# How To Remove Kentucky Blue Grass From Bermuda?



## Don_Bass (May 2, 2018)

currently Have Some Kentucky Blue Grass Growing on my Bermuda. Need Some Help On How To Killing it without harming the Bermuda.


----------



## T0R0 (Mar 4, 2019)

Hand pull it? If your yard is 1700 sq ft hand pulling wouldn't be too bad. I've had to hand pull goosegrass in a small section of my yard in the past... it was pretty easy.


----------



## voteforfilthy89 (Feb 25, 2019)

I have tall fescue in my Bermuda and I'm pretty sure celcius is supposed to get rid of cool grass in Bermuda lawns. But don't take my word for it I haven't tried it yet.


----------



## adgattoni (Oct 3, 2017)

Celsius will work.


----------



## Don_Bass (May 2, 2018)

voteforfilthy89 said:


> I have tall fescue in my Bermuda and I'm pretty sure celcius is supposed to get rid of cool grass in Bermuda lawns. But don't take my word for it I haven't tried it yet.

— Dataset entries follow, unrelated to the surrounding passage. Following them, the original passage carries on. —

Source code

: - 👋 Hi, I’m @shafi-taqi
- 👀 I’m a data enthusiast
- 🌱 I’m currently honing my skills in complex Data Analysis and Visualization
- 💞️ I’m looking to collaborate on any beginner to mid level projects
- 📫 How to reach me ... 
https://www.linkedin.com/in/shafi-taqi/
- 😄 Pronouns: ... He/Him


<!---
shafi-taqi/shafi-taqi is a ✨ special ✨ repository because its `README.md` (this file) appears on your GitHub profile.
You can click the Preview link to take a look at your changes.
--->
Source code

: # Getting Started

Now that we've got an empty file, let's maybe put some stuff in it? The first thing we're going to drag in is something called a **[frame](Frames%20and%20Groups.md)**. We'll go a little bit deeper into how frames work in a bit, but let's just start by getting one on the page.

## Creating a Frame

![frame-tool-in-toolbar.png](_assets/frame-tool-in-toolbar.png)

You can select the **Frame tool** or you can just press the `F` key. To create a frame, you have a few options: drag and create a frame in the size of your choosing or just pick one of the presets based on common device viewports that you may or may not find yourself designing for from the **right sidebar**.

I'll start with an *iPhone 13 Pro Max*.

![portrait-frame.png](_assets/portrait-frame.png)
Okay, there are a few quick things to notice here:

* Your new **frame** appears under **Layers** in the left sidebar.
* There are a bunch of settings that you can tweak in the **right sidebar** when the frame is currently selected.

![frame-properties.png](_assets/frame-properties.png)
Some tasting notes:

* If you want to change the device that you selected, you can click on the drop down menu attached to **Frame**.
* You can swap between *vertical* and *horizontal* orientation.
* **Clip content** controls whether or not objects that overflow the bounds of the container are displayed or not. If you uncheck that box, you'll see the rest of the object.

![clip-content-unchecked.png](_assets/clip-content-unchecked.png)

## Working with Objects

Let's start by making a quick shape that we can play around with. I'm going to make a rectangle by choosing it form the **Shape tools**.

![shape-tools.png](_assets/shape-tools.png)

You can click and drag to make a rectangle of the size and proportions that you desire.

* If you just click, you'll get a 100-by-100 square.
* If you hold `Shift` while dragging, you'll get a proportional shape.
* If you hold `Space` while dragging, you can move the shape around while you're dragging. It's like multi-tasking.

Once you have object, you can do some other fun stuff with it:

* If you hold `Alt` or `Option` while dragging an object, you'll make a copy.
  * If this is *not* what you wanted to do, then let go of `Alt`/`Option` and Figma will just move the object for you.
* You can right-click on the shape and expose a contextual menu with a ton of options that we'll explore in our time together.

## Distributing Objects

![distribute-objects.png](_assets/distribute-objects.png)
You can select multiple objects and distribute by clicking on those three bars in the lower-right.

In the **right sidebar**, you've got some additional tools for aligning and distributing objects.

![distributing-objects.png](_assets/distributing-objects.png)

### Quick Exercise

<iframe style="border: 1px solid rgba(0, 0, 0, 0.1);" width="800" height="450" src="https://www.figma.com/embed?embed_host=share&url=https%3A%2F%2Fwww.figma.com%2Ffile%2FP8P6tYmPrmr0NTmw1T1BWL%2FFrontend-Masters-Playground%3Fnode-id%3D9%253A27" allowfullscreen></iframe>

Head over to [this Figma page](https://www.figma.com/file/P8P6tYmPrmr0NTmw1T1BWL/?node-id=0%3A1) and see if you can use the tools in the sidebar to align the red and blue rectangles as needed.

Does Celsius harm the Bermuda?


----------



## Don_Bass (May 2, 2018)

adgattoni said:


> Celsius will work.


Will it harm the Bermuda?


----------



## J_nick (Jan 28, 2017)

Don_Bass said:


> adgattoni said:
> 
> 
> > Celsius will work.
> ...


Not permanently, slight yellowing can occur but follow label rates and you'll be fine. It's by far one of the most popular and effective herbicides for Bermuda.


----------



## Kballen11 (Mar 26, 2018)

J_nick said:


> Don_Bass said:
> 
> 
> > adgattoni said:
> ...


+1. I blanket spray my bermuda every spring with celsius to kill weeds and I never have any issues! Weeds go away and bermuda looks great


----------



## Don_Bass (May 2, 2018)

Kballen11 said:


> J_nick said:
> 
> 
> > Don_Bass said:
> ...


----------



## Don_Bass (May 2, 2018)

J_nick said:


> Don_Bass said:
> 
> 
> > adgattoni said:
> ...


Right On I'm Looking Into Purchasing some maybe a possible split.


----------



## Spammage (Apr 30, 2017)

@Don_Bass a "blanket" spray just means spraying the entire yard, and not just spot spraying identified weeds.


----------



## robertmehrer (Feb 28, 2019)




----------



## BermudaCPR (Apr 22, 2019)

Is certainty good for this in Bermuda too, that's what a local place wants me to use


----------



## BermudaCPR (Apr 22, 2019)

robertmehrer said:


>


That's what I do for spiders


----------



## dfw_pilot (Jan 28, 2017)

BermudaCPR said:


> Is certainty good for this in Bermuda too, that's what a local place wants me to use


Bermuda Triangle


----------



## BermudaCPR (Apr 22, 2019)

Was at dfw Tuesday..thx for info


----------